YOUR INSTRUCTIONS: Your answer should repeat the entries in full, exactly as given, with no pictures.

[Document layout detection data]
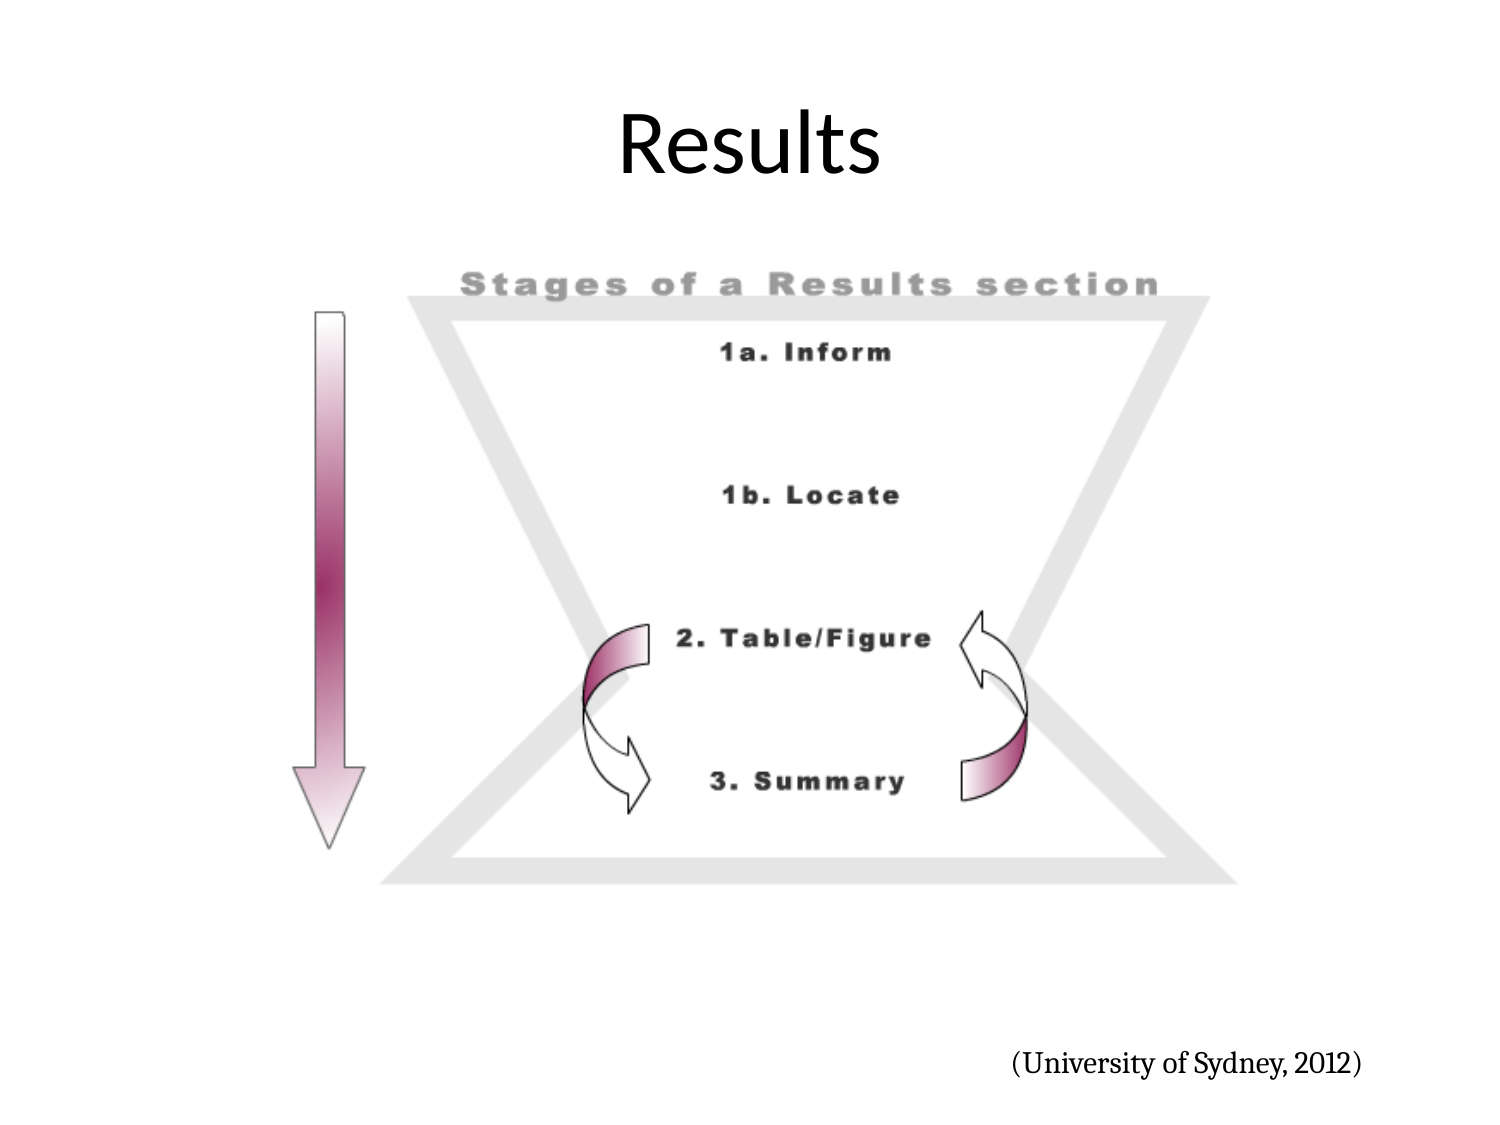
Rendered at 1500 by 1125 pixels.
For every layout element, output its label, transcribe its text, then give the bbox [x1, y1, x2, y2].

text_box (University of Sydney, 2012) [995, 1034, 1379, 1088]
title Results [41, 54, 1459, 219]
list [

ANSWER BOX:
Rendered at 1500 by 1125 pixels.
For every layout element, output its label, transcribe its text, then give the bbox [x1, y1, x2, y2].

text_box (University of Sydney, 2012) [995, 1034, 1379, 1088]
title Results [41, 54, 1459, 219]
list [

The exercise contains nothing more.